Heart of Service
PROVO, Utah – Jan 22, 2020 – Sam Aden attended a private Christian school for his primary and secondary education and never even heard the name Brigham Young University until he was sixteen years old. Once he discovered BYU Marriott’s finance program, however, Aden knew BYU was the right fit for him. Now as a senior, Aden embodies the “heart of service” he has seen at BYU Marriott.
Growing up in a Methodist home in Roswell, Georgia, Aden had limited exposure to The Church of Jesus Christ of Latter-day Saints. During his junior year of high school, Aden began researching universities to attend. One of Aden’s classmates recommended looking into BYU after learning that Aden liked to mountain bike and ski, two hobbies Utah could provide.
“I did a five-minute Google search of BYU after talking with my friend, and the first thing I noticed was the tuition price,” says Aden. He was blown away by the low cost of tuition and the highly ranked business school and decided to visit the campus.
“As I started to do more research on BYU, I learned about the BYU Marriott School of Business and its finance program,” says Aden. “I felt like BYU could open doors for me after I graduated. I knew I wanted to go to a school that had a global name and an alumni network.”
Upon visiting BYU campus and learning it was a Church-sponsored university, Aden’s parents expressed hesitation about him applying to the school. Regardless, Aden wanted the finance education BYU Marriott could provide. He applied to BYU and eventually received a congratulatory admissions letter. “Once I found out I got into BYU, I immediately accepted,” says Aden.
Aden began his studies at BYU in Fall 2016, but after taking an introductory class about The Church of Jesus Christ of Latter-day Saints, his parents were worried he would join the Church and informed him he would be transferring back home to Georgia State University that winter. Aden was disappointed to leave BYU but followed his parents’ wishes.
After attending Georgia State for one semester, Aden knew he needed to return to Provo. “I decided no matter what, with or without my parents’ support, I’d go back to BYU,” says Aden. He missed the rigorous academic environment and wanted the education BYU Marriott could offer him. After speaking to his parents and telling them his educational goals, Aden’s parents supported him in his decision to return to BYU.
Back at BYU, Aden was determined to get accepted into the finance program at BYU Marriott. He kept his eye on the prize as he completed his prerequisites for the program. After working hard in his classes and networking within the student-led Finance Society group and with finance professors, Aden was accepted into the program.
Now a senior, Aden hopes to take the lessons he has learned from BYU Marriott to help others. “The most valuable thing BYU Marriott has to offer is its heart of service,” he says.
Aden tries to live his life with the same heart of service. As a finance teaching assistant, Aden is constantly helping his students and making sure they know they can always come to him for help. “I want to be a good resource,” says Aden. “I email students back at 2:00 a.m. who say their computer isn’t working. We have all been that student trying to get an assignment done before it’s due, and I want to help students in that moment.”

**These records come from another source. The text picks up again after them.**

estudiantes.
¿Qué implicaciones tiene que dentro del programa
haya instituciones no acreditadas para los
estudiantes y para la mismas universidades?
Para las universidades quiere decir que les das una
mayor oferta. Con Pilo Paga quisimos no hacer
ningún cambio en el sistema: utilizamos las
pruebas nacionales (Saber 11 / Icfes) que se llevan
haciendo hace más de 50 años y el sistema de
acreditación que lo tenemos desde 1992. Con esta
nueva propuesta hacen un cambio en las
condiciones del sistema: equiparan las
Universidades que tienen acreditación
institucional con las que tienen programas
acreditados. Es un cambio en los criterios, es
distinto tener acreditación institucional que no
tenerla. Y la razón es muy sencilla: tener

Aden recently accepted a position at the investment banking firm Greenhill & Co., in the Dallas, Texas, office. He is excited to continue to serve others in his new job and hopes to help future BYU Marriott students. “I want to be somebody who a student can call and ask questions that you don’t always ask in recruiting,” he says. “The more transparent I can be, the better it is for the student. Sharing my advice and giving back is rewarding.”